Castiglione d’Orcia: domani 26 luglio arriva ‘Fega e Fisa Festival’ a Campiglia d’Orcia  con fegatelli e fisarmoniche alla riscoperta della tradizione popolare locale

Si svolge domani sabato 26 luglio, a partire dalle 17, a Campiglia d’Orcia (frazione di Castiglione d’Orcia) la seconda edizione del Fega e Fisa Festival, l’evento promosso dal Rione Dentro, con il patrocinio dell’Amministrazione Comunale.
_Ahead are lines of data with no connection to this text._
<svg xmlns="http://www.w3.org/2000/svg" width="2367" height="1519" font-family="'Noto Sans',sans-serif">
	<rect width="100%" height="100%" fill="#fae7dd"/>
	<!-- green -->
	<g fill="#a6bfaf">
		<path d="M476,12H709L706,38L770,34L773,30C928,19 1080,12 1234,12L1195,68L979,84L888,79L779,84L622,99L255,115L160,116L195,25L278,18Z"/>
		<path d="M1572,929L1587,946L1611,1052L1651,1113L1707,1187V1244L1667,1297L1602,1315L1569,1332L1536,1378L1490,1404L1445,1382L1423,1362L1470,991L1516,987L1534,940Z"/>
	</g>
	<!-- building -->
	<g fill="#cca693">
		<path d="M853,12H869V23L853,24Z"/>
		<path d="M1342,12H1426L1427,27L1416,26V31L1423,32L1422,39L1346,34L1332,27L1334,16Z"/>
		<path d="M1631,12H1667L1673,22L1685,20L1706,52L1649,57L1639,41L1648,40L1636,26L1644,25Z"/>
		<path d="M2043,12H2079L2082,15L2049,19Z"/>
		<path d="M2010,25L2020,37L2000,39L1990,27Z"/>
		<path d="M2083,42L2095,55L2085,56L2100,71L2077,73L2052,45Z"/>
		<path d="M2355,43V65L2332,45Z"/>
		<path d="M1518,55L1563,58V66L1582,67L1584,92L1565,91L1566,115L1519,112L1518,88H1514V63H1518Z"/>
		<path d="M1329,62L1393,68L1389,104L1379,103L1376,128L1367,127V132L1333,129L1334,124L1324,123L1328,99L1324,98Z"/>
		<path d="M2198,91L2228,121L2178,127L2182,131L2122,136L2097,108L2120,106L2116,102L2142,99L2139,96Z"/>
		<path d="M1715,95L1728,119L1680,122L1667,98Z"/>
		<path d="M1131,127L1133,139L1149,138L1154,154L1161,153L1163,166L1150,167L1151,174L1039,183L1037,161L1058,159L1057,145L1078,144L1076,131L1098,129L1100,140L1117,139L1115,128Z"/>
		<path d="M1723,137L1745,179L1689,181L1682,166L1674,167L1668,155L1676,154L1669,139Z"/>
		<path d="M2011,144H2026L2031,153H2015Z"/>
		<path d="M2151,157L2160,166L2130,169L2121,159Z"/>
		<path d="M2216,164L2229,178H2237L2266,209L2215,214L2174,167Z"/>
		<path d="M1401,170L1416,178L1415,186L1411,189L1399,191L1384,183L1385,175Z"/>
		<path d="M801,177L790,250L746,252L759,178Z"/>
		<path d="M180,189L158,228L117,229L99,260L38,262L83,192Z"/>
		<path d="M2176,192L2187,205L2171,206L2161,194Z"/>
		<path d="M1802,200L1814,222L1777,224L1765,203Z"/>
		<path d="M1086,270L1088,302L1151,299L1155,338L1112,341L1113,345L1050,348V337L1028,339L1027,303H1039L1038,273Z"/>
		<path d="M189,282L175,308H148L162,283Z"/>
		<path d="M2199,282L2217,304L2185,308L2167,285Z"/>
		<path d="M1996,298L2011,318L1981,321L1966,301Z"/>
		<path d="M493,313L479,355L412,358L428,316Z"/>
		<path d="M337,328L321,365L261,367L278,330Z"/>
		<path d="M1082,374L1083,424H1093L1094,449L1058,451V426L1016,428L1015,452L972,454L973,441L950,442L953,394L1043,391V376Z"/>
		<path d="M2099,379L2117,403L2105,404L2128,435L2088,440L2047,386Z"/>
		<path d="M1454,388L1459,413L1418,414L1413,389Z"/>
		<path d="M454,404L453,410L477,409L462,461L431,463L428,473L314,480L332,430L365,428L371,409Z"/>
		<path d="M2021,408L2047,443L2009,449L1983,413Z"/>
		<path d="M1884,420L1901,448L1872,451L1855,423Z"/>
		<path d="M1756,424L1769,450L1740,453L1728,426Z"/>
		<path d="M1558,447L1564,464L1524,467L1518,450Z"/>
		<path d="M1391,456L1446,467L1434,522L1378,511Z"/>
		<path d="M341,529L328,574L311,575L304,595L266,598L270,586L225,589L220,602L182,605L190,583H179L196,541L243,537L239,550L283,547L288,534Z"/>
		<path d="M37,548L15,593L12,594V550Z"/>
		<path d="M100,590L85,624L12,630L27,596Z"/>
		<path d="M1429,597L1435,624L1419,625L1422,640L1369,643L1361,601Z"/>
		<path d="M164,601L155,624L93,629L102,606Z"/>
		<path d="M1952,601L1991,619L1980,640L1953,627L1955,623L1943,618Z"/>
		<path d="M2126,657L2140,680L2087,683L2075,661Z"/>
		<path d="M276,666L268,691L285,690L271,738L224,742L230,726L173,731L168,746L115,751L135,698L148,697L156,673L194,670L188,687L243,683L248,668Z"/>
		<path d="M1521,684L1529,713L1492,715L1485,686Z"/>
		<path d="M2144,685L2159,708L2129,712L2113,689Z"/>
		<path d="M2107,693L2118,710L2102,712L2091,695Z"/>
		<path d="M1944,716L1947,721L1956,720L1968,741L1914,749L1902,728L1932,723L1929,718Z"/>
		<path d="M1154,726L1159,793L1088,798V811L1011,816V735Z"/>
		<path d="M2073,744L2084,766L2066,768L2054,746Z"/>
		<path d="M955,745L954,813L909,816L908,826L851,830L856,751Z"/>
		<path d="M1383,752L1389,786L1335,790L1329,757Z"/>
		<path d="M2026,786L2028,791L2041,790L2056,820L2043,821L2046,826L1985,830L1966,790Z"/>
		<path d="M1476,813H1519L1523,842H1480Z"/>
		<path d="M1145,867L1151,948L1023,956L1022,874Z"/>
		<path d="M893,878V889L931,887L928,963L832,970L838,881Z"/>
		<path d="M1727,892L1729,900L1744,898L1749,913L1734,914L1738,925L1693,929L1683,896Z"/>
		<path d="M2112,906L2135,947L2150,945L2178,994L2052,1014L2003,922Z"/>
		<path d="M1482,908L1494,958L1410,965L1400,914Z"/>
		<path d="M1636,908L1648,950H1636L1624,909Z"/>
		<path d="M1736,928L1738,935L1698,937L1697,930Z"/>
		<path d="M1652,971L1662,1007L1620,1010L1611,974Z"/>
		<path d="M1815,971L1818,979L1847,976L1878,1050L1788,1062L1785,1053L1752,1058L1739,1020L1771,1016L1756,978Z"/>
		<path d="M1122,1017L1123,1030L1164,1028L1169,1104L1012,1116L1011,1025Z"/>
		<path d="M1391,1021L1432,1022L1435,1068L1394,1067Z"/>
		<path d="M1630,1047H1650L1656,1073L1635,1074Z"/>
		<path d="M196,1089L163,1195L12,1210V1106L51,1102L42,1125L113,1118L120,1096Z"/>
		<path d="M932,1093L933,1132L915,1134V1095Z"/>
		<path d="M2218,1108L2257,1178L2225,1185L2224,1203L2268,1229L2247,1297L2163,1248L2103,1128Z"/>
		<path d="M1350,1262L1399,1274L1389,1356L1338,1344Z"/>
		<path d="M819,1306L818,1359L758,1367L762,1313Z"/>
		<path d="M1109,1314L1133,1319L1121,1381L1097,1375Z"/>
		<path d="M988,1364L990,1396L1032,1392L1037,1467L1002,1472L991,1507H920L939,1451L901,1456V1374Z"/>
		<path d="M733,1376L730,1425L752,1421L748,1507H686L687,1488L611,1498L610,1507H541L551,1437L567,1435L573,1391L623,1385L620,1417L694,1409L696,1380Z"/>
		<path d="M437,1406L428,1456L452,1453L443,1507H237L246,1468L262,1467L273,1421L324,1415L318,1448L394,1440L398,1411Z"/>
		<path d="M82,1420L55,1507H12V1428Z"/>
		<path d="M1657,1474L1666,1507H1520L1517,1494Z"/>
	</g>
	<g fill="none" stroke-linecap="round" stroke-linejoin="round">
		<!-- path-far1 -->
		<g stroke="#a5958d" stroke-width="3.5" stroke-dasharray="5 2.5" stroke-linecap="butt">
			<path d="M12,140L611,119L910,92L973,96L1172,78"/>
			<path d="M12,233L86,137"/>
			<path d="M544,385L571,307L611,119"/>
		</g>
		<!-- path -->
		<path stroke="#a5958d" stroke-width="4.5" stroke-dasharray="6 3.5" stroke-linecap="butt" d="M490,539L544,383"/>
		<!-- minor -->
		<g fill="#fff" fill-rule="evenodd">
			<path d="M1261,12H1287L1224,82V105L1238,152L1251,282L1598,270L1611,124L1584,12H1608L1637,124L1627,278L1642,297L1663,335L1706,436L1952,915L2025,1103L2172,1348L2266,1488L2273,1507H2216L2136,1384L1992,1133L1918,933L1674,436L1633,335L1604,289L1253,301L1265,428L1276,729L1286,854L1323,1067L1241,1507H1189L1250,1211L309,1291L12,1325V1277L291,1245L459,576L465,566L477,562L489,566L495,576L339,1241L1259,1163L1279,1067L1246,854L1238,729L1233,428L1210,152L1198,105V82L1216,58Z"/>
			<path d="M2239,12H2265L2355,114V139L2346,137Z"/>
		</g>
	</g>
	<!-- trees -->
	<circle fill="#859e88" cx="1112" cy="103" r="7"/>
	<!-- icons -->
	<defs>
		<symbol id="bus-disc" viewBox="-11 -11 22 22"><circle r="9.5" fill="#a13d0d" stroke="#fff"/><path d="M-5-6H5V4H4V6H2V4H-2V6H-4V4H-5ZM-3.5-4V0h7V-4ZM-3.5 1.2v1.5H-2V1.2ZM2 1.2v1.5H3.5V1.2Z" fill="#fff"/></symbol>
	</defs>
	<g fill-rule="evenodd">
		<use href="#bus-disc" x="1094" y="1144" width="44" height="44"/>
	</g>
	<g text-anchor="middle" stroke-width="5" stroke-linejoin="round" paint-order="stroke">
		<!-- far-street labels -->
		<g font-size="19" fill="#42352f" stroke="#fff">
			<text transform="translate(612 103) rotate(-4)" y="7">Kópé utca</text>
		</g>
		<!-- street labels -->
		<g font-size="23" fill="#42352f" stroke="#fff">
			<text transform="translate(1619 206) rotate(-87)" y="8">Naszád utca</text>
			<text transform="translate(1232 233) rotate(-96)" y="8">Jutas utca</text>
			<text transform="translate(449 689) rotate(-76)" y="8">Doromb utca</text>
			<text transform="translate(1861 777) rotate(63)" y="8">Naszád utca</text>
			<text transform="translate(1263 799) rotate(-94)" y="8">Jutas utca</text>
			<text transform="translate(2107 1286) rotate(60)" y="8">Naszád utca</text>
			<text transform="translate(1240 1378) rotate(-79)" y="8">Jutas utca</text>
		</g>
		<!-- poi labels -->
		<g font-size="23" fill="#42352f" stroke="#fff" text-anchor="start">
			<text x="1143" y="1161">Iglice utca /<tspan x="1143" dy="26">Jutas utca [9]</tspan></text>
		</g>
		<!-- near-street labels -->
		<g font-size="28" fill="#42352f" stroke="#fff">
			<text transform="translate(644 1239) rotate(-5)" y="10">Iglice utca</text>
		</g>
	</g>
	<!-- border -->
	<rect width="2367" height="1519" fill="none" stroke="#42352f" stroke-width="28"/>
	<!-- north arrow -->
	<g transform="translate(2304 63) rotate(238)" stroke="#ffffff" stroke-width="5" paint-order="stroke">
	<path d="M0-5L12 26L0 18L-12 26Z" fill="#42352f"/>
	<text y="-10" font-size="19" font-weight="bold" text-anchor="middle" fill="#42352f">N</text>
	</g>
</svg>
Dal pomeriggio un ricco programma di eventi che gireranno intorno al tema di una tradizione locale che vuole riscoprire la festa lanciata nel lontano 1967 dalla Pro Loco.  Da una suggestione del Rione Dentro, uno dei tre rioni della Festa del Marrone di Campiglia d’Orcia, da sempre appassionato di cultura pop, e liberamente ispirato alla tradizione del Ferragosto campigliese che vedeva la sagra del fegatello accompagnato dalla gara di fisarmoniche, è un festival di riscoperta della tradizione popolare del paese.Lo scorso anno si è tenuta la prima edizione del festival sotto la direzione artistica di Francesco Pasqui ed Elena Salviucci.  Si parte alle ore 17 con l’incontro dal titolo “Alla ricerca del tempo perduto: storie di paesi e di fisarmoniche”. Un vero e proprio dialogo che vedrà tra gli animatori Elena Salviucci e Francesco Pasqui, direttori artistici del Fega&Fisa Festival; Antonio Cipriani, giornalista; Lisetta Luchini, cantante e cofondatrice del Centro Studi Tradizioni Popolari Toscane; Alessandro Moretti, fisarmonicista e Paolo Papalini, cantastorie e fisarmonicista. Alle 18,15 via alla Musica nell’aia, il momento musicale con Lisetta Luchini al canto, Alessandro Moretti alla fisarmonica e Marta Marini al mandolino. A seguire l’Aperitivo agricolo e l’apertura del bar del Dentro dove si intrecceranno le bevute di ieri con le bevute di oggi: vini, cocktail e bibite locali. Alle 19 la Cena popolare al ritmo di fisarmonica: qui il protagonista sarà la poesia del fegatello, una cena con piatti della tradizione popolare e proposte gourmet, con alternative per tutti i gusti.Durante la cena si alterneranno alla fisarmonica: Paolo Papalini, Giangio e Franco.

Una festa che vuole riscoprire antiche tradizioni che legavano la comunità

Un tempo la notte di Ferragosto venivano accesi fuochi in onore della Madonna sulla vetta dell’Amiata e sulle alture intorno, a Campiglia si bruciavano paglia e ginestre. Alla fine degli anni ‘60, quando, grazie al boom economico, non solo si rallentò il flusso dell’emigrazione, ma vari campigliesi emigrati negli anni precedenti presero l’abitudine di ritornare al paese per le ferie estive, si cominciò a pensare un evento che animasse l’estate. Infatti, nel 1967 venne organizzata dall’Associazione Pro Campiglia la prima edizione della Festa del Fegatello (o Giornata del Fegatello Campigliese). La festa si teneva nei pressi della Fonte Maggiore dove erano stati allestiti un campo da bocce e un chiosco che fungeva da bar all’aperto. Ben presto si aggiunsero altre iniziative come una gara di fisarmoniche e il ballo in piazza, mutarono modalità e denominazioni finché andrò tutto a confluire nel “Ferragosto Campigliese”.Ad accompagnare tutto però non mancavano mai i fegatelli, piatto della tradizione campigliese, e la fisarmonica, da sempre lo strumento popolare per eccellenza.